:: Data extracts ::
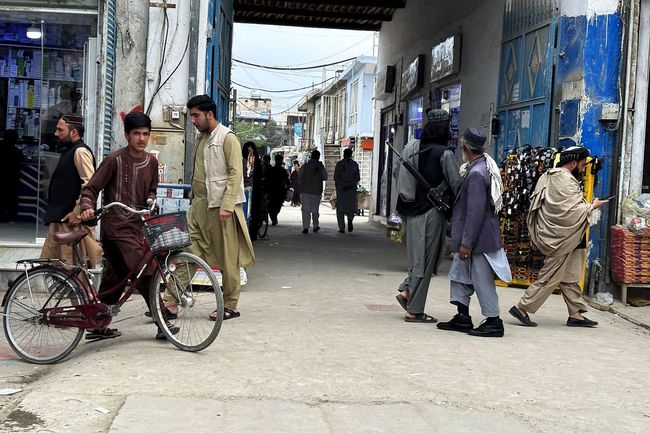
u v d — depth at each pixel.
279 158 16.17
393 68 17.28
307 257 10.52
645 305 7.50
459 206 5.70
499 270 5.50
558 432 3.51
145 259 4.89
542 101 8.45
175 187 7.15
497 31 10.12
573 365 4.77
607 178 7.73
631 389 4.27
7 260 7.09
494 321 5.60
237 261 5.84
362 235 14.69
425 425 3.52
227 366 4.39
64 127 5.89
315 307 6.66
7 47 7.73
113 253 5.07
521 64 9.15
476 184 5.47
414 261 5.95
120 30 7.66
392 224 6.73
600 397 4.08
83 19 7.50
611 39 7.60
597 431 3.54
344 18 17.94
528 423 3.62
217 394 3.83
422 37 14.58
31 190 7.60
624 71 7.61
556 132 8.11
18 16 7.45
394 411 3.71
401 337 5.43
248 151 9.57
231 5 10.67
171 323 4.94
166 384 3.96
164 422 3.38
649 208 7.45
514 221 8.23
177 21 7.64
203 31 7.64
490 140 10.21
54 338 4.88
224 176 5.72
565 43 7.93
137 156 5.14
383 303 7.05
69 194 5.84
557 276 6.07
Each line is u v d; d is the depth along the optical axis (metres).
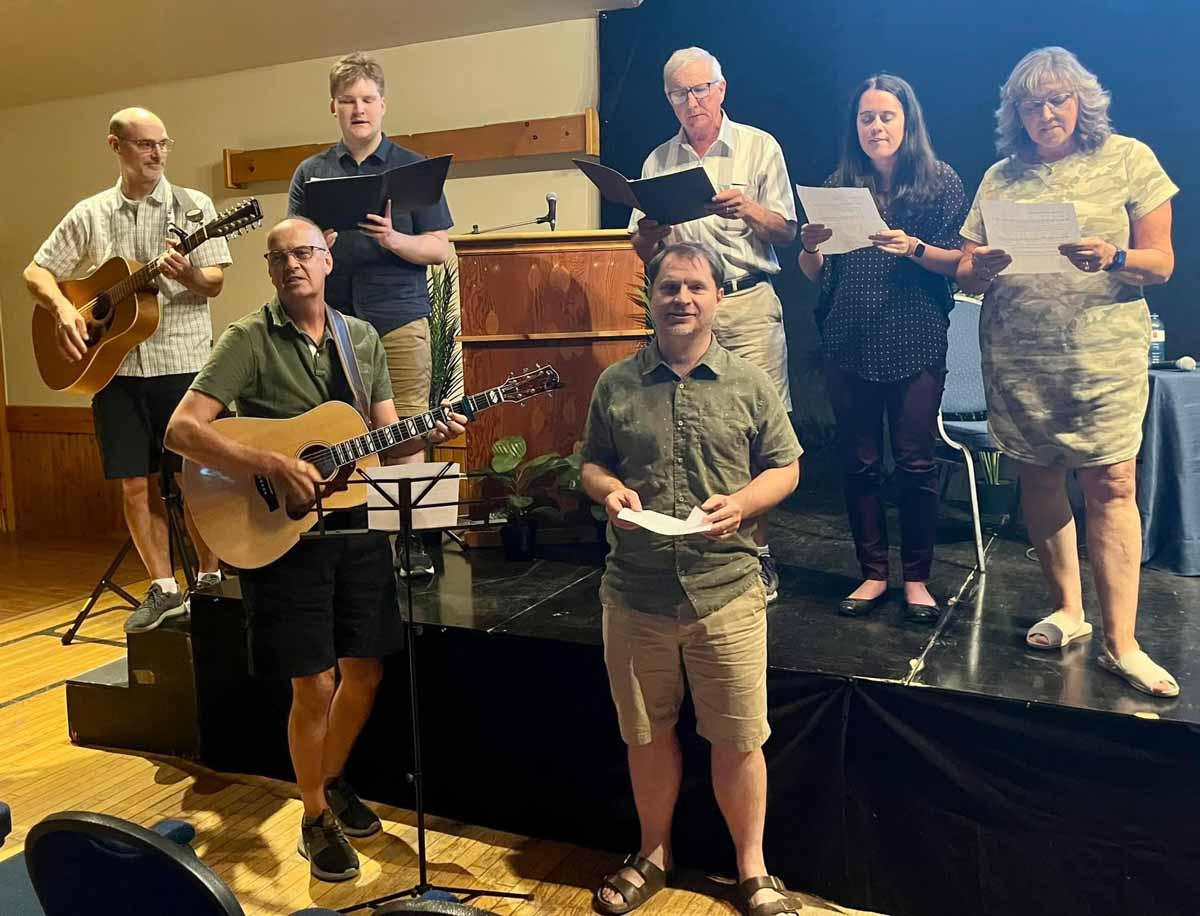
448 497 2.19
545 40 4.26
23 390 6.15
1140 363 2.50
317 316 2.40
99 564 5.44
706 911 2.33
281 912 2.36
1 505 6.32
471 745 2.77
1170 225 2.50
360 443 2.35
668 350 2.20
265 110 4.95
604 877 2.50
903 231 2.90
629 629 2.24
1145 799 2.12
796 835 2.45
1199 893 2.10
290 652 2.33
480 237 3.66
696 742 2.48
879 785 2.36
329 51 4.70
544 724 2.67
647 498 2.21
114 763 3.17
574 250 3.62
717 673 2.19
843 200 2.63
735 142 3.39
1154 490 2.73
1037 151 2.60
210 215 3.61
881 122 2.92
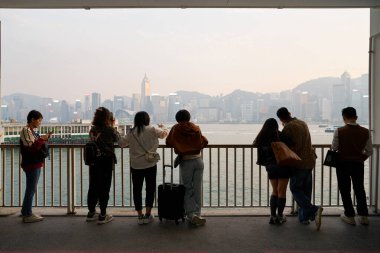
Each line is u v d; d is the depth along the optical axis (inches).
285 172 175.0
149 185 182.9
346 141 179.9
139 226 178.1
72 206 200.8
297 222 183.9
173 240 156.6
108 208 212.7
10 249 145.6
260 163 181.6
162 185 182.5
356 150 178.9
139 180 181.2
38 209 211.0
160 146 202.2
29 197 184.9
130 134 182.1
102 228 174.7
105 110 185.9
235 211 204.2
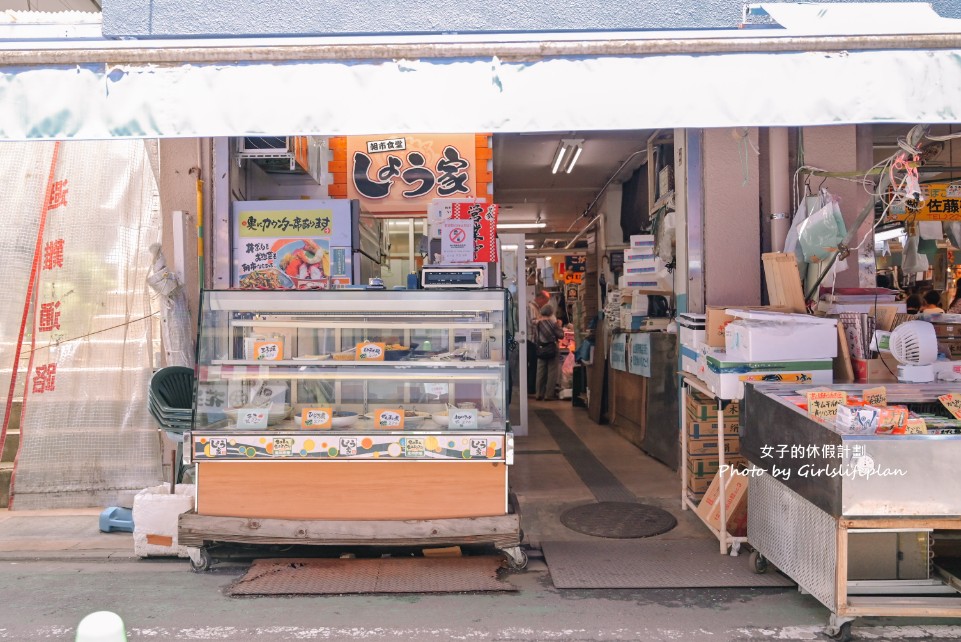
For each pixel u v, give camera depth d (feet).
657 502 17.65
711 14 15.33
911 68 11.27
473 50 11.27
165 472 17.97
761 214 18.67
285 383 13.76
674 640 10.59
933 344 13.39
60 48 11.21
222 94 11.30
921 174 24.68
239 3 15.38
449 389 13.69
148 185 18.48
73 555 14.39
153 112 11.28
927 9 13.89
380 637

:: Work task ::
Filter the entries above and return only the lines holding "optical".

:: Solution ::
Each line is u v d; d is the depth along the optical axis (metres).
Each line is u v d; d is the depth along the optical axis (inches).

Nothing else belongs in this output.